Historically, data center power consumption was relatively stable. But the rise of AI workloads has introduced rapid, unpredictable fluctuations. To mitigate this, operators maintain large safety margins, storing excess energy using batteries and capacitors, bulky hardware systems designed to smooth out power surges and prevent outages.
“We realized that the problem of power surges is fundamentally a data problem,” Timor said. “There isn’t enough visibility to truly understand it.”
To address this, Niv-AI developed high-frequency sensors that capture detailed power consumption data. This data is then fed into AI models that predict fluctuations and dynamically balance workloads against available power.
“Data centers don’t fully understand how AI workloads behave in terms of energy consumption,” Timor said. “To solve an energy problem, you need complete information. We provide that layer and use it to optimize power usage.”
According to the company, its approach eliminates the need for excessive energy storage by making better use of existing capacity. “We argue that the issue isn’t a lack of total energy,” Timor added, “but a lack of real-time optimization.”
The company says it is now scaling its team following the funding round. “We are accelerating hiring and building a dedicated lab environment that replicates a data center,” Timor said. “Within six months, we expect to deliver a product that integrates safely without disrupting operations.”
He added that the challenge of power management in AI infrastructure has only recently gained widespread attention, driven in part by advances led by Nvidia. “This is a broad, systemic problem,” he said. “Even the largest companies won’t be able to solve it with a single ‘magic’ solution.”

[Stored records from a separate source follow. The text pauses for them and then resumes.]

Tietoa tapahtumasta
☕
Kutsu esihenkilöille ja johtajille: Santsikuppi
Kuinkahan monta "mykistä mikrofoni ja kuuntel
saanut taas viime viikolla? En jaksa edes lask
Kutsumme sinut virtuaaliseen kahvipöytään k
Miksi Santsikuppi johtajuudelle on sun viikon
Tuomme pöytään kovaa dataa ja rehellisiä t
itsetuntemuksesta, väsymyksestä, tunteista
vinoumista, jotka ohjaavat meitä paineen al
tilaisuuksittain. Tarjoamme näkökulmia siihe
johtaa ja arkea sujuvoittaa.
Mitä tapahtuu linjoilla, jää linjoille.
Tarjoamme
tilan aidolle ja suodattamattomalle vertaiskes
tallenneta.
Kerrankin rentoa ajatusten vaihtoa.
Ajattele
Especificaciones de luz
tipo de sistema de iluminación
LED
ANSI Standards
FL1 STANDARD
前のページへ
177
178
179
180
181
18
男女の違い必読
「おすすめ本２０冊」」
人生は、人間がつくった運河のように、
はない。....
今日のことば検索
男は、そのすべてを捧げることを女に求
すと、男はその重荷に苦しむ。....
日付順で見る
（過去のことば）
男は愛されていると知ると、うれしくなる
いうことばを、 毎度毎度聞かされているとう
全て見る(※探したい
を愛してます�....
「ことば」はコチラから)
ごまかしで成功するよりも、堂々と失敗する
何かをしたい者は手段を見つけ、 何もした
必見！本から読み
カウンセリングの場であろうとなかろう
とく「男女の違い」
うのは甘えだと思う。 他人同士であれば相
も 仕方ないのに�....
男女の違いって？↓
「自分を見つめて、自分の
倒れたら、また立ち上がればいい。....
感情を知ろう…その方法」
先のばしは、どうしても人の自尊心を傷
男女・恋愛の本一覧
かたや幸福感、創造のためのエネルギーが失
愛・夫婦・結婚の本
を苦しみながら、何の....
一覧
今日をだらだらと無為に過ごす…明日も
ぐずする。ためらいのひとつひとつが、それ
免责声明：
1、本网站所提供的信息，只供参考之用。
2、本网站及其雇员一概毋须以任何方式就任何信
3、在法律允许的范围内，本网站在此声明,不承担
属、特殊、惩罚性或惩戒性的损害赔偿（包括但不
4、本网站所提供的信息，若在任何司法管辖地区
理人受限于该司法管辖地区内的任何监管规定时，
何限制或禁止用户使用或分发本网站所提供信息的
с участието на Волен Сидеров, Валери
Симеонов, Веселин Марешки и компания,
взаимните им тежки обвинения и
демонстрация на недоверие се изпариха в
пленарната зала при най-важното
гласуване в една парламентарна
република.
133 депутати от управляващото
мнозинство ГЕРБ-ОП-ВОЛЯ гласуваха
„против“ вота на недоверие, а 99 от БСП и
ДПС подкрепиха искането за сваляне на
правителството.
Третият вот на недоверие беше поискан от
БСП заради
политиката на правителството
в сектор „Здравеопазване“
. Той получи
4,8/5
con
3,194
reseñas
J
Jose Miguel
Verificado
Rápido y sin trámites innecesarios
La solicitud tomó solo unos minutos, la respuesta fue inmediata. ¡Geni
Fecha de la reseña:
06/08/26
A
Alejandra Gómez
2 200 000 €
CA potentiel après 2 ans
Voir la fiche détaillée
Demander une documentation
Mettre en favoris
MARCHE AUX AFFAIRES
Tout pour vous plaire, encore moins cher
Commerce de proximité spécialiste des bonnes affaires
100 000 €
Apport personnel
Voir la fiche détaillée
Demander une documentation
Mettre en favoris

Niv-AI’s system captures what it describes as the “electrical fingerprint” of AI workloads, providing data center operators with high-resolution visibility into power usage. Its platform predicts millisecond-level fluctuations and adjusts workloads in real time, effectively smoothing demand before spikes occur.
The rapid growth of AI has created a tight interdependence between computing power and energy infrastructure. GPU-intensive workloads generate extreme and volatile consumption patterns, placing increasing strain on electrical systems.
Because conventional power meters cannot detect millisecond-level spikes, operators are forced to maintain large safety buffers-leaving up to 30% of power capacity unused. This inefficiency can cost data centers hundreds of millions of dollars annually per facility.
"We see Niv-AI as the foundational control plane for data center power," said Arik Kleinstein, Founding Partner at Glilot Capital. "While an incredibly high-resolution understanding of the AI factory's heartbeat is required, the true value lies in acting on it. Niv-AI doesn't just observe the data; they actively orchestrate the workloads to solve the industry's biggest bottleneck of Instantaneous capacity.